Consigne 1:
Pouvez-vous recopier, dans le texte sur les graisses de cuisson, tout ce qui va de « L’huile d’olive, excellente » jusqu'à « dans notre alimentation. » ?
Consigne 2:
Pourriez-vous poursuivre le texte sur les graisses de cuisson à partir de sa dernière phrase ?

Texte à lire:
▼▼▼

En pratique : il est conseillé de limiter sa consommation à 10 g par jour, soit une petite plaquette. Il est préférable de l’ajouter en fin de cuisson ou sur des aliments chauds, car il ne supporte pas des températures supérieures à 120°C.

L’huile d’olive, excellente crue comme cuite

Considérée comme un pilier du régime méditerranéen, l’huile d’olive contient principalement des acides gras mono-insaturés (75 %) bénéfiques pour le cœur. Elle est aussi riche en polyphénols, des molécules antioxydantes et anti-inflammatoires qui retardent le vieillissement et protègent contre certaines maladies.

Les polyphénols jouent aussi un rôle de prébiotiques, nourrissant les bonnes bactéries de l’intestin. C’est pourquoi cette huile est fortement recommandée par les autorités de santé. Cependant, elle ne contient pas d’oméga 3, des acides gras essentiels souvent manquants dans notre alimentation.

En pratique : elle peut être utilisée pour la cuisson jusqu’à 180°C ou comme assaisonnement. Pour enrichir un plat, il est conseillé de la combiner avec des huiles riches en oméga 3, comme celles de colza ou de noix.

Le saindoux, à consommer avec modération

Le saindoux est une graisse de porc fondue, filtrée et refroidie. Très utilisée dans certaines recettes traditionnelles, comme les pommes de terre sarladaises ou la choucroute, il donne une texture particulière aux plats.

Sur le plan nutritionnel, le saindoux contient environ 45 % d’acides gras mono-insaturés et 40 % d’acides gras saturés, principalement de l’acide palmitique, qui peut être délétère en excès. Son intérêt nutritionnel est donc limité.

En pratique : il est préférable de ne pas en abuser au quotidien. Réservé aux recettes traditionnelles, il supporte la cuisson jusqu’à 200°C.

▲▲▲

Données:

▼▼▼

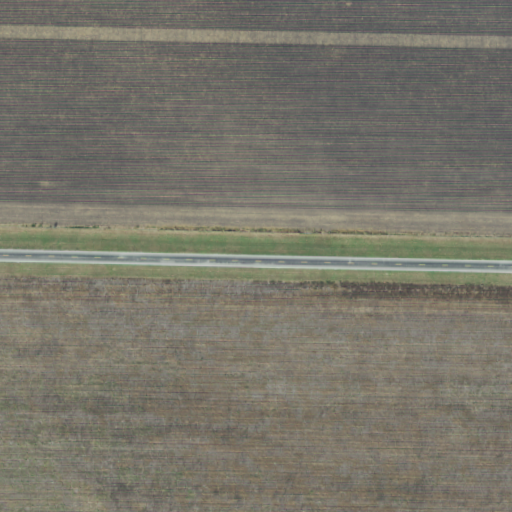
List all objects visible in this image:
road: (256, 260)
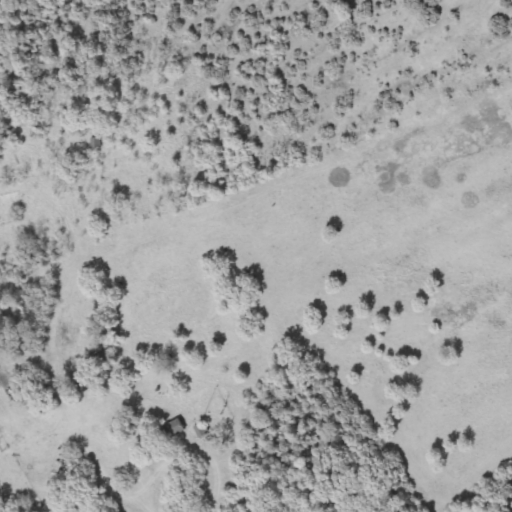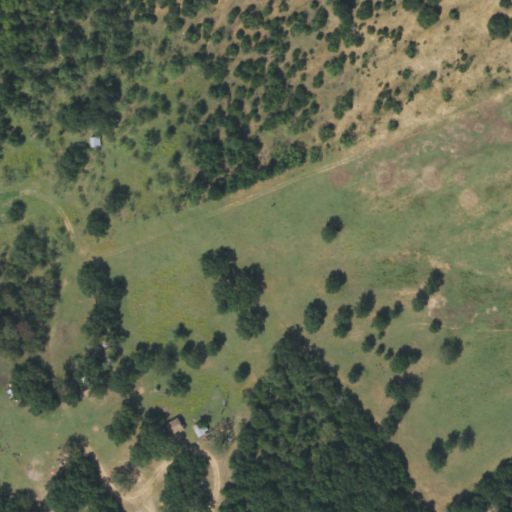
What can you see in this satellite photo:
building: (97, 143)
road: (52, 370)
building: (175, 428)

▲▲▲
▼▼▼

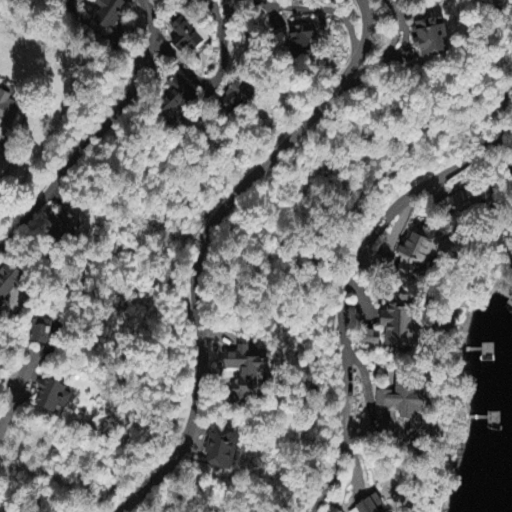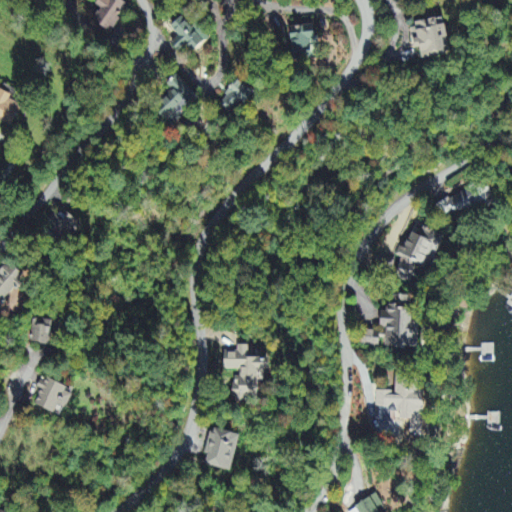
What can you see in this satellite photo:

▲▲▲
▼▼▼

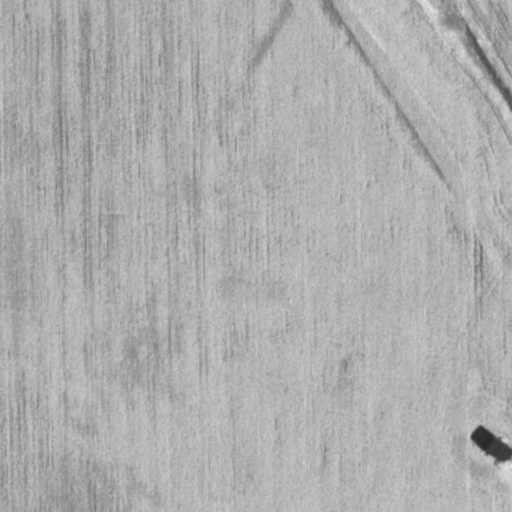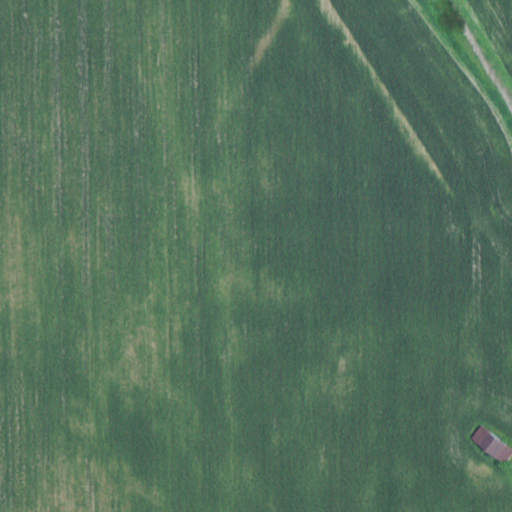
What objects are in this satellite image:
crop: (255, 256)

▲▲▲

Réponse 1:
L’huile d’olive, excellente crue comme cuite

Considérée comme un pilier du régime méditerranéen, l’huile d’olive contient principalement des acides gras mono-insaturés (75 %) bénéfiques pour le cœur. Elle est aussi riche en polyphénols, des molécules antioxydantes et anti-inflammatoires qui retardent le vieillissement et protègent contre certaines maladies.

Les polyphénols jouent aussi un rôle de prébiotiques, nourrissant les bonnes bactéries de l’intestin. C’est pourquoi cette huile est fortement recommandée par les autorités de santé. Cependant, elle ne contient pas d’oméga 3, des acides gras essentiels souvent manquants dans notre alimentation.

Réponse 2:
Le suif de bœuf, à éviter

Le suif de bœuf, autrefois utilisé dans la cuisine et la fabrication de produits cosmétiques ou pour l’alimentation animale, est riche en acides gras saturés à longue chaîne. Sa consommation n’a pas d’intérêt pour la santé. Il est souvent associé à des modes de consommation issus des réseaux sociaux, mais il n’a aucune place dans une alimentation équilibrée.

Les spécialistes recommandent de se méfier de cette graisse et de privilégier d’autres sources plus saines.

La graisse de canard, à utiliser avec parcimonie

La graisse de volaille, comme celle du canard ou de l’oie, possède un profil un peu plus intéressant que d’autres graisses animales. Elle contient environ 50 % d’acides gras mono-insaturés, similaires à ceux de l’huile d’olive, mais aussi 30 % d’acides gras saturés.

Elle supporte bien la cuisson jusqu’à 190°C et donne une saveur typique à des plats comme le confit ou le cassoulet. Cependant, elle doit être consommée avec modération, comme les autres graisses animales.

L’huile de coco, pour une touche exotique

Extraite de la pulpe de noix de coco, l’huile de coco est ferme à température ambiante à cause de sa forte teneur en acides gras saturés (90 %). La majorité de ces acides gras est l’acide laurique, qui pourrait ne pas être mauvais pour le cœur.

Elle est souvent utilisée dans la pâtisserie vegan ou pour la cuisson de viandes, poissons ou légumes. Elle supporte mieux la chaleur que le beurre et apporte une saveur exotique, notamment dans les currys.

En pratique : elle n’offre pas d’atouts majeurs, si ce n’est sa capacité à mieux supporter la cuisson et sa saveur originale. Il est préférable de choisir une version vierge et bio.

Quantités recommandées de matières grasses

Les lipides devraient représenter entre 35 et 40 % des apports énergétiques quotidiens. Pour une personne consommant 2 000 kcal par jour, cela correspond à environ 78 à 89 g de matières grasses, incluant celles des aliments et celles ajoutées en cuisine.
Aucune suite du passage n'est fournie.